╭─ Trecho do documento

Tudo que não invento é falso.

Manoel de Barros

introdução

O presente texto busca pensar as visões de criança, experiência e infância nas seguintes obras de Walter Benjamin: A hora das crianças narrativas radiofônicas (2015), Infância berlinense: 1900 (2013), Reflexões sobre a criança, o brinquedo e a educação (2009), e Rua de mão única (2013). O que vem a ser infância(s)? Quem é a criança de Benjamin? Quem é a criança Benjamin? O que vem a ser experiência para esse autor? Como é possível ligar os conceitos de infância(s) e criança ao de experiência?

experiência em benjamin

Comecemos com o conceito de experiência de Walter Benjamin, já que é um dos conceitos centrais em sua filosofia. Segundo Jeanne Marie Gagnebin (2012), e de acordo com nossa compreensão, em seus primeiros escritos, o autor em questão queria ampliar a forma como vinha sendo vista a experiência. Portanto, uma das críticas, nesse momento, era contra a visão que se tinha de que a experiência do adulto era pretensamente superior a dos jovens. Mais adiante, nos textos de 1930, Benjamin retoma a questão da experiência, mas agora de uma forma diferente. O autor nos mostra que na modernidade a Erfahrung (experiência coletiva) estava se enfraquecendo, no entanto, em contrapartida, a Erlebnis (experiência vivida) estava ganhando forças.

Conforme Jeanne Marie Gagnebin (2012), Benjamin entende a “experiência coletiva” como característica do mundo pré-capitalista de trabalho, sendo que a organização social dessa época era comunitária e centrada no artesanato, condição esta propícia para que a Erfahrung ocorra. O ritmo do trabalho artesanal torna possível a narrativa. É um tempo no qual se tem tempo para contar, diferentemente do ritmo do trabalho industrial que aliena. O ritmo do trabalho artesanal imprime uma outra temporalidade, não cronológica. O trabalho industrial, por outro lado, está imerso em uma temporalidade cronológica, que não está no agora. Tanto a narrativa como a experiência estão em um tempo que não é linear, contínuo e quantitativo, mas sim em um tempo que é instante e que se dá no agora. Benjamin ainda nos diz que essa “experiência coletiva” quando é narrada transmite um saber prático.

╰─
╭─ Dados

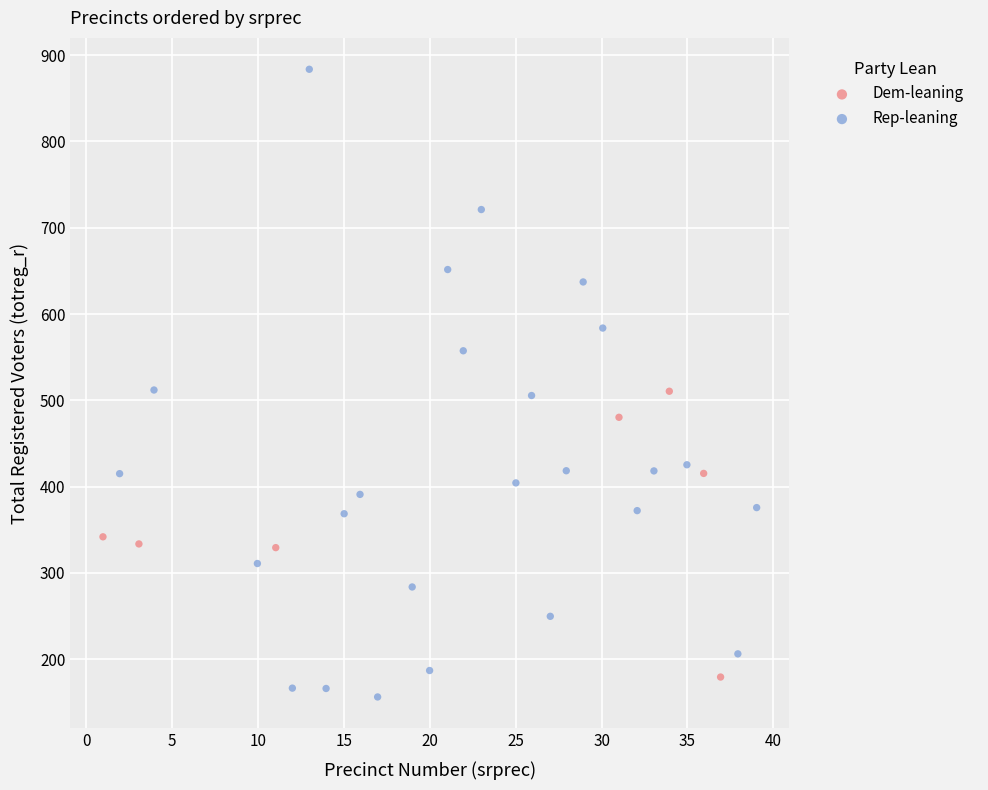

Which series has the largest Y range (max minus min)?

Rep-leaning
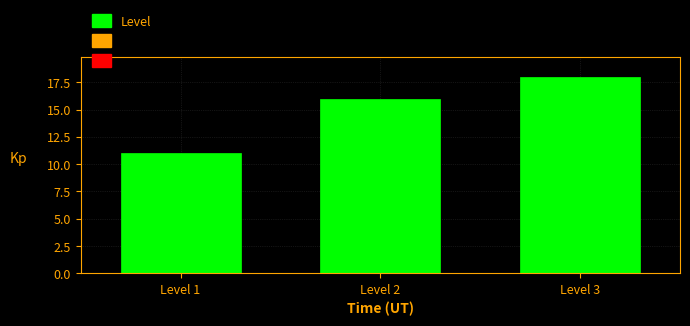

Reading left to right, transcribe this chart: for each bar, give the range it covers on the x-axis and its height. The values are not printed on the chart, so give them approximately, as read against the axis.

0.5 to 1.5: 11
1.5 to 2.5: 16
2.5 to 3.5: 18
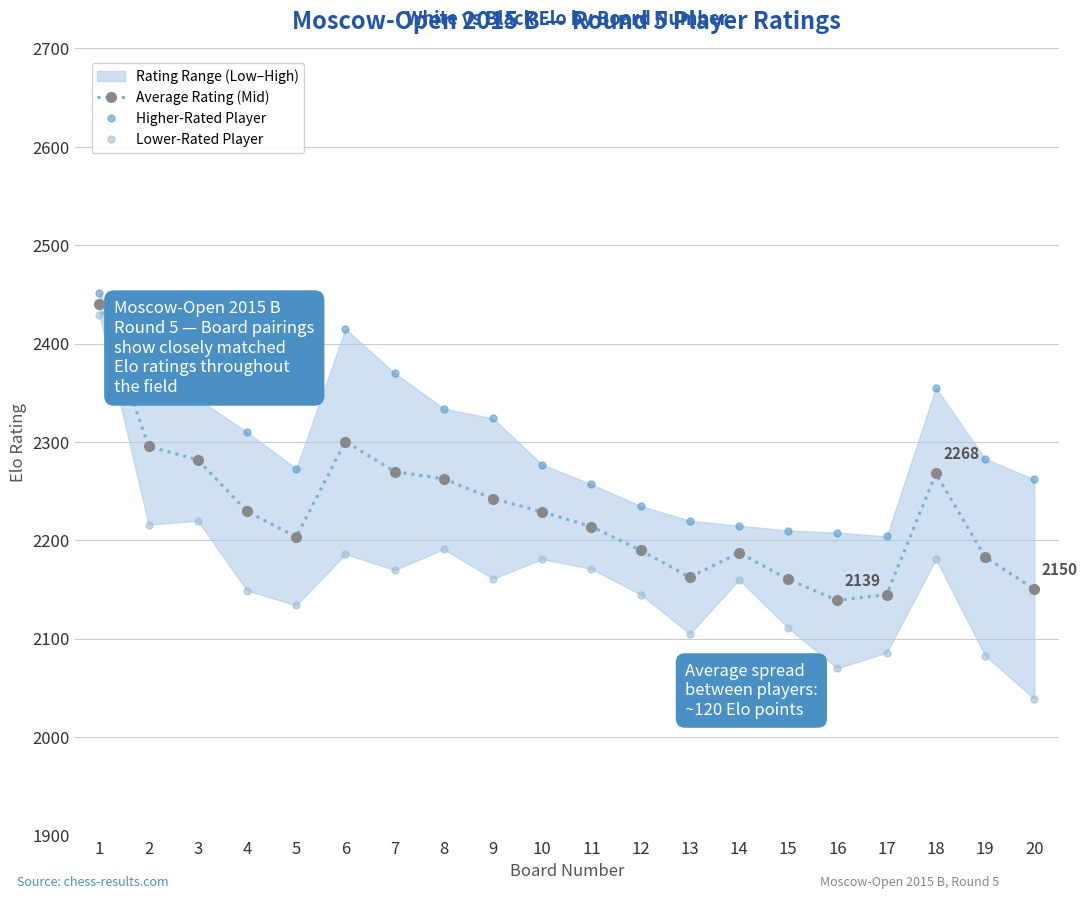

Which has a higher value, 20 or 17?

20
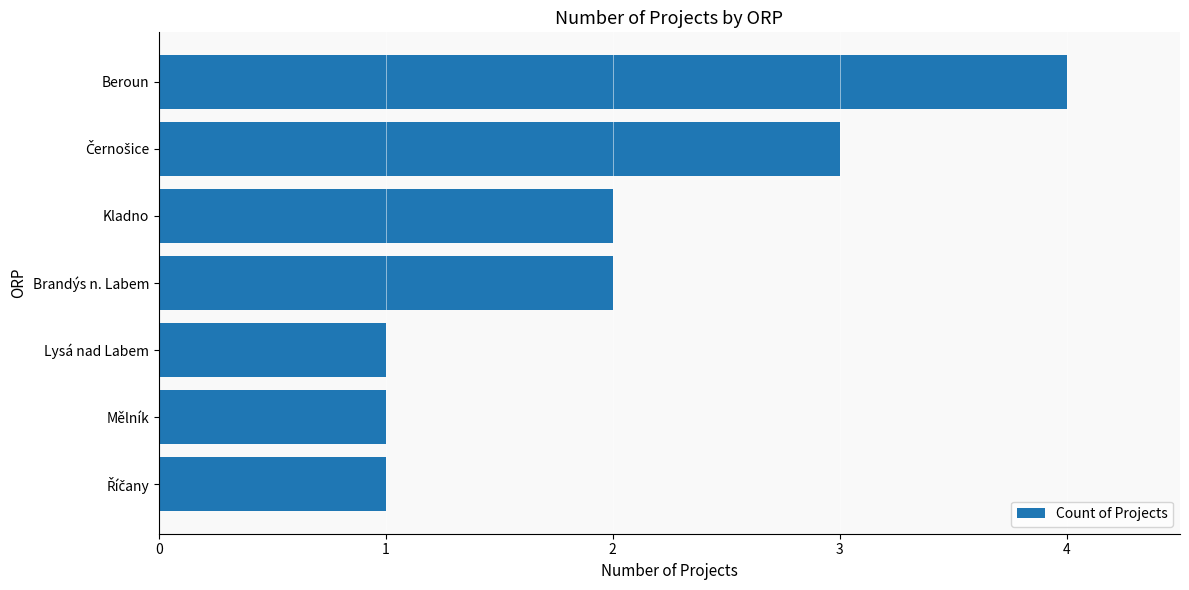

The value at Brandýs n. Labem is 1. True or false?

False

╰─

### O que fazer
Por favor, edite o trecho sobre a experiência em Benjamin começando em "Comecemos com o" e indo até "estava ganhando forças.", com "ampliar" trocado por "expandir". As linhas não têm nenhum papel nesta tarefa.

### Solução
Comecemos com o conceito de experiência de Walter Benjamin, já que é um dos conceitos centrais em sua filosofia. Segundo Jeanne Marie Gagnebin (2012), e de acordo com nossa compreensão, em seus primeiros escritos, o autor em questão queria expandir a forma como vinha sendo vista a experiência. Portanto, uma das críticas, nesse momento, era contra a visão que se tinha de que a experiência do adulto era pretensamente superior a dos jovens. Mais adiante, nos textos de 1930, Benjamin retoma a questão da experiência, mas agora de uma forma diferente. O autor nos mostra que na modernidade a Erfahrung (experiência coletiva) estava se enfraquecendo, no entanto, em contrapartida, a Erlebnis (experiência vivida) estava ganhando forças.